Renault-Technocentre :  PEI toujours en grève

En effet, fermant certains bâtiments du site les vendredis, la direction de Renault baisse la prestation de PEI de 25 %. Pour les travailleurs du ménage, cela va se traduire par une perte de salaire de 200 à 300 euros, alors qu’ils touchent à peine le smic. Il y a aussi des menaces de suppressions d’emplois.

Seulement trente salariés sur 130 sont au travail. Depuis le 5 mai, la direction de Renault a interdit aux grévistes d’entrer au Technocentre, d’abord en leur supprimant l’accès, puis en plaçant des barrières à l’entrée principale du site.

Lundi 30 mai, une vingtaine de travailleurs en grève sont allés rendre visite au siège social de PEI à Morangis. Il y avait de l’ambiance, les travailleurs scandant : « Nettoyage, esclavage » et racontant qu’ils sont aux portes du Technocentre de 5 heures du matin à 18 heures. La direction prévoyait une réunion mercredi 1er juin. Mais, à juste titre, les travailleurs ne lui faisaient pas confiance.

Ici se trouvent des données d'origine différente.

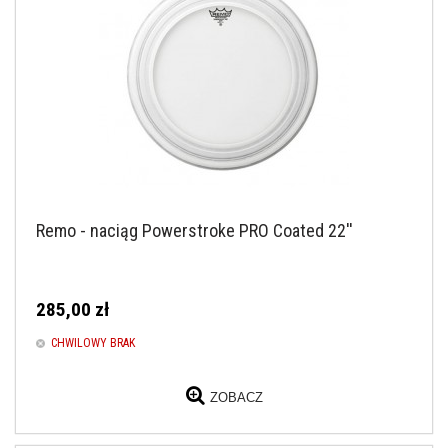
Remo - naciąg Powerstroke PRO Coated 22''
285,00 zł
CHWILOWY BRAK
ZOBACZ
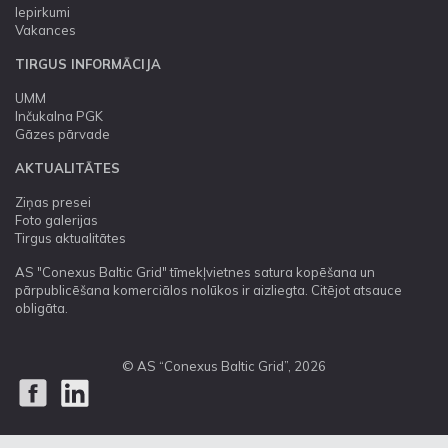
Iepirkumi
Vakances
TIRGUS INFORMĀCIJA
UMM
Inčukalna PGK
Gāzes pārvade
AKTUALITĀTES
Ziņas presei
Foto galerijas
Tirgus aktualitātes
AS "Conexus Baltic Grid" tīmekļvietnes satura kopēšana un
pārpublicēšana komerciālos nolūkos ir aizliegta. Citējot atsauce
obligāta.
© AS “Conexus Baltic Grid”, 2026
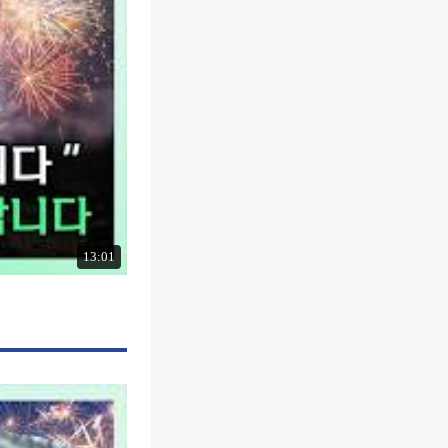
13:01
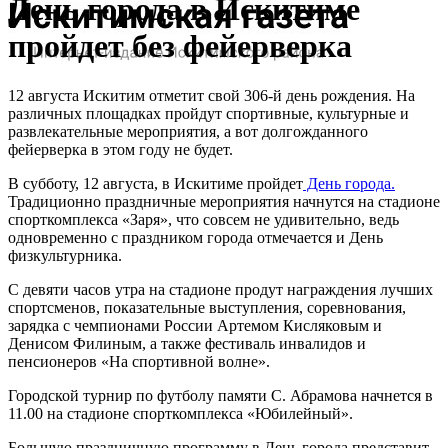
День города в Искитиме
пройдет без фейерверка
12 августа Искитим отметит свой 306-й день рождения. На
различных площадках пройдут спортивные, культурные и
развлекательные мероприятия, а вот долгожданного
фейерверка в этом году не будет.
В субботу, 12 августа, в Искитиме пройдет
День города.
Традиционно праздничные мероприятия начнутся на стадионе
спорткомплекса «Заря», что совсем не удивительно, ведь
одновременно с праздником города отмечается и День
физкультурника.
С девяти часов утра на стадионе продут награждения лучших
спортсменов, показательные выступления, соревнования,
зарядка с чемпионами России Артемом Кисляковым и
Денисом Филиным, а также фестиваль инвалидов и
пенсионеров «На спортивной волне».
Городской турнир по футболу памяти С. Абрамова начнется в
11.00 на стадионе спорткомплекса «Юбилейный».
Большую праздничную программу в День города представит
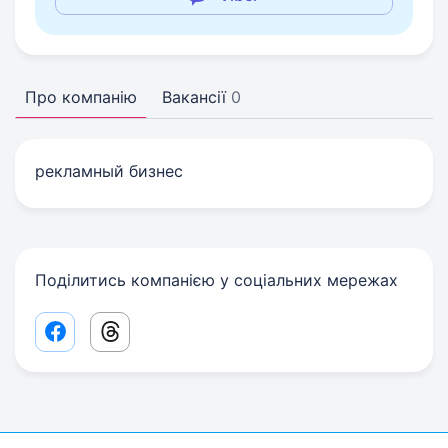
Про компанію
Вакансії
0
рекламный бизнес
Поділитись компанією у соціальних мережах
Facebook share link
Threads share link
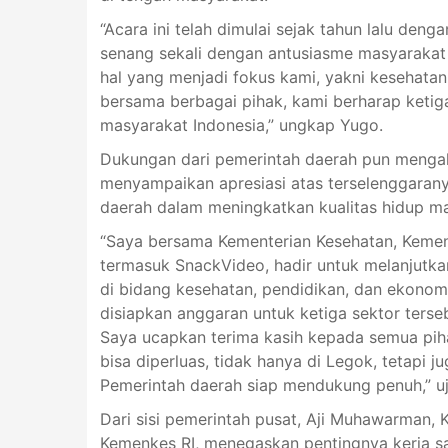
“Acara ini telah dimulai sejak tahun lalu den
senang sekali dengan antusiasme masyarakat
hal yang menjadi fokus kami, yakni kesehatan
bersama berbagai pihak, kami berharap ketig
masyarakat Indonesia,” ungkap Yugo.
Dukungan dari pemerintah daerah pun mengal
menyampaikan apresiasi atas terselenggaranya
daerah dalam meningkatkan kualitas hidup ma
“Saya bersama Kementerian Kesehatan, Kement
termasuk SnackVideo, hadir untuk melanjut
di bidang kesehatan, pendidikan, dan ekonom
disiapkan anggaran untuk ketiga sektor tersebu
Saya ucapkan terima kasih kepada semua pihak
bisa diperluas, tidak hanya di Legok, tetapi 
Pemerintah daerah siap mendukung penuh,” uj
Dari sisi pemerintah pusat, Aji Muhawarman, 
Kemenkes RI, menegaskan pentingnya kerja 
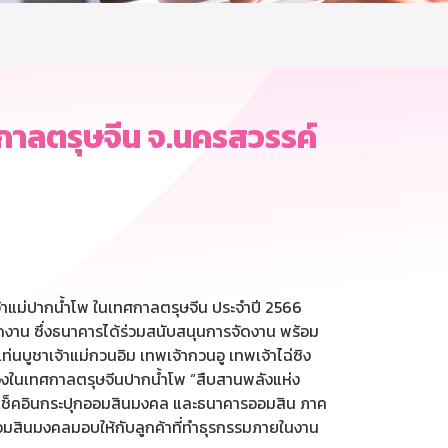
ศกาลตรุษจีน จ.นครสวรรค์
จ้าแม่ปากน้ำโพ ในเทศกาลตรุษจีน ประจำปี 2566
ดงาน ซึ่งธนาคารได้ร่วมสนับสนุนการจัดงาน พร้อม
่นบูชาเจ้าแม่กวนอิม เทพเจ้ากวนอู เทพเจ้าไฉ่ซิง
เนื่องในเทศกาลตรุษจีนปากน้ำโพ “สืบสานพลังแห่ง
ุดเช็คอินกระปุกออมสินมงคล และธนาคารออมสิน ภาค
ออมสินมงคลมอบให้กับลูกค้าที่ทำธุรกรรมภายในงาน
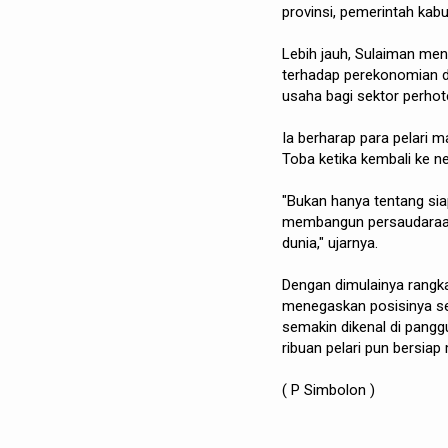
provinsi, pemerintah kab
Lebih jauh, Sulaiman men
terhadap perekonomian d
usaha bagi sektor perhote
Ia berharap para pelari 
Toba ketika kembali ke 
"Bukan hanya tentang siap
membangun persaudaraan
dunia," ujarnya.
Dengan dimulainya rangk
menegaskan posisinya seb
semakin dikenal di pang
ribuan pelari pun bersia
( P Simbolon )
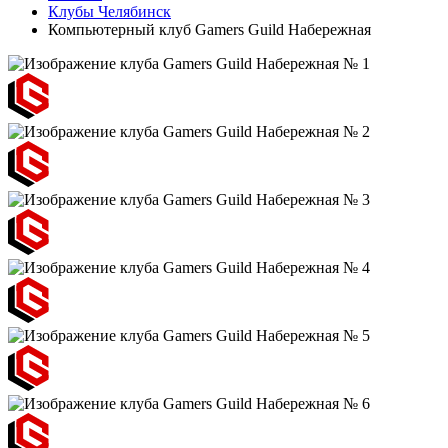
Клубы Челябинск
Компьютерный клуб Gamers Guild Набережная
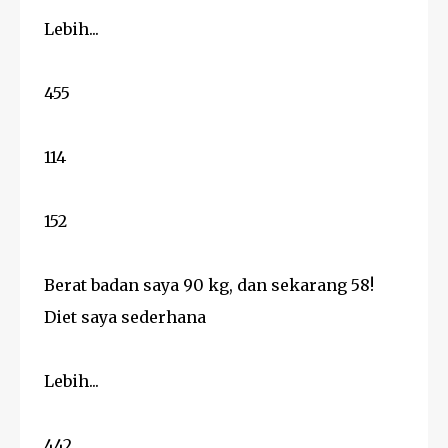
Lebih...
455
114
152
Berat badan saya 90 kg, dan sekarang 58!
Diet saya sederhana
Lebih...
442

Mardi 31, PEI a fait venir des travailleurs intérimaires de chez Adecco pour remplacer les grévistes. À l’entrée principale, ceux-ci leur ont expliqué la raison de leur mouvement, car tous sont mal payés et précaires. Venant de différentes régions du monde, tous se sont compris et certains travailleurs intérimaires, ne voulant pas briser la grève, ne sont pas rentrés sur le site.

« On ne lâche rien », disent les travailleurs de PEI. C’est le donneur d’ordres, Renault, qui doit lâcher et garantir tous les salaires.